Mills v. Sweeney, 219 N.Y. 213 (1916)
A municipality cannot enact ordinances for public policy referendums without explicit legislative authority, as such power is not implied from general welfare clauses and is reserved to the state legislature.
Summary
This case concerns a taxpayer’s action to prevent the City of Buffalo from spending public funds to publish election notices for a public policy referendum authorized by a city ordinance. The New York Court of Appeals addressed whether the city’s common council had the authority to enact such an ordinance under the city charter’s general welfare clause. The Court held that the general welfare clause did not grant the power to enact an ordinance involving a referendum, as the state legislature reserves the power to deal with referendums directly and in express terms. The ordinance was deemed invalid, and the injunction against publishing the notices was upheld.
Facts
- The City of Buffalo’s common council enacted an ordinance allowing for public policy questions to be submitted to voters via referendum upon petition by 5% of registered voters or by a resolution of the Common Council.
- The ordinance required the city clerk to publish notices of the referendum questions in daily newspapers.
- A taxpayer brought an action to restrain the expenditure of public money to publish the election notices, arguing the ordinance was illegal.
Procedural History
- The lower court ruled in favor of the taxpayer, enjoining the city from publishing the notices.
- The Appellate Division certified questions to the New York Court of Appeals regarding the common council’s power to enact the ordinance and whether subsequent legislative enactments ratified it.
Issue(s)
- Whether the common council of the City of Buffalo had the power to enact an ordinance providing for public policy referendums based on the city charter’s general welfare clause.
- Whether the ordinance had been ratified by subsequent legislative enactments.
Holding
- No, because the general welfare clause does not grant the common council the authority to enact ordinances involving referendums; this power is reserved to the state legislature.
- No, because the subsequent legislative enactments did not validate the ordinance, as a void ordinance cannot be ratified in such a manner.
Court’s Reasoning
The Court reasoned that the general welfare clause of the city charter, which allowed the Common Council to enact ordinances “for the good government of the city,” did not implicitly grant the power to create a referendum process. The Court emphasized that when the state legislature intends to allow for referendums, it does so explicitly, citing examples in the General City Law, Town Law, Liquor Tax Law, and Village Law.

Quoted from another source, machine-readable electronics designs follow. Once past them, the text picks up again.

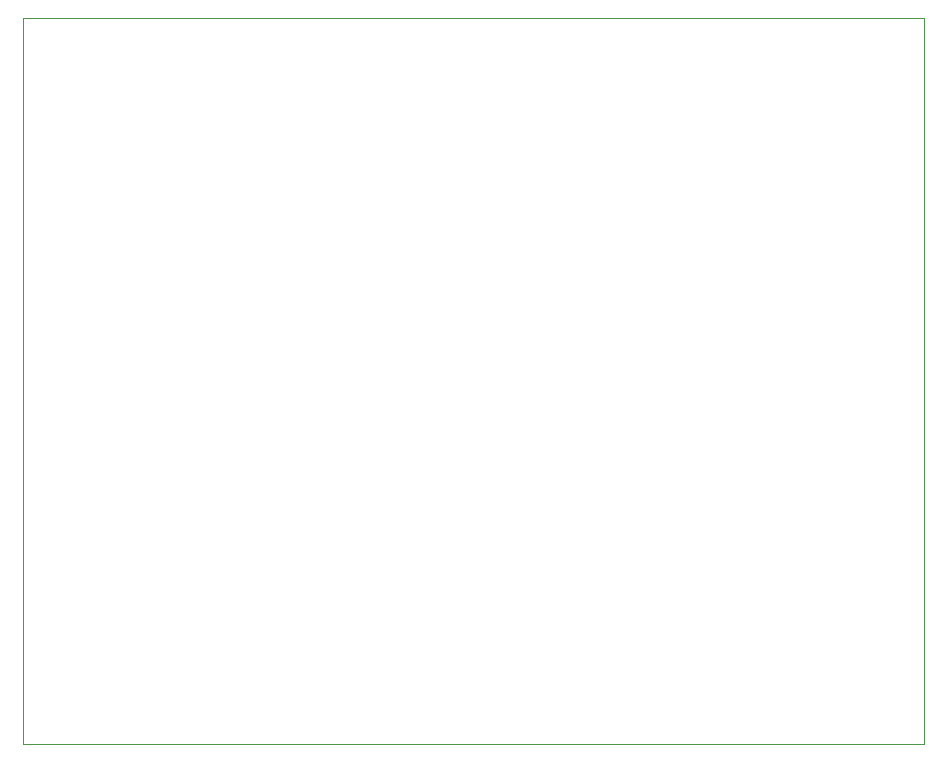
<source format=gbr>
%TF.GenerationSoftware,KiCad,Pcbnew,9.0.2*%
%TF.CreationDate,2025-06-17T10:19:04+02:00*%
%TF.ProjectId,AMS_IMD_Reset_v3,414d535f-494d-4445-9f52-657365745f76,rev?*%
%TF.SameCoordinates,Original*%
%TF.FileFunction,Profile,NP*%
%FSLAX46Y46*%
G04 Gerber Fmt 4.6, Leading zero omitted, Abs format (unit mm)*
G04 Created by KiCad (PCBNEW 9.0.2) date 2025-06-17 10:19:04*
%MOMM*%
%LPD*%
G01*
G04 APERTURE LIST*
%TA.AperFunction,Profile*%
%ADD10C,0.100000*%
%TD*%
G04 APERTURE END LIST*
D10*
X156691800Y-68751200D02*
X233000000Y-68751200D01*
X233000000Y-130208800D01*
X156691800Y-130208800D01*
X156691800Y-68751200D01*
M02*

</source>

The Court also noted that the city’s charter already contained specific provisions for referendums under certain circumstances, implying that these provisions were exclusive. The Court pointed out the broad and indefinite nature of the ordinance, allowing for potentially useless public action invoked by a small proportion of voters. The court argued that allowing such an ordinance would permit municipalities to infringe upon the spirit and policy of the state, particularly concerning elections. Furthermore, the court cited Dillon’s Municipal Corporations, stating that a municipal corporation cannot adopt bylaws that infringe the spirit or are repugnant to the policy of the state as declared in its general legislation. Regarding ratification, the Court found that the ordinance, being enacted without authority, was void from the start and could not be validated by subsequent general legislative enactments. The Court clarified that it did not question the legislature’s power to provide for advisory referendums but only held that the legislature had not delegated such power to the Buffalo Common Council. The Court emphasized, “All we hold in the present case is that it has not delegated the power to provide for such a referendum in Buffalo to the common council of that city. It certainly has not done so in express terms; and we think it equally clear that it has not done so by implication.”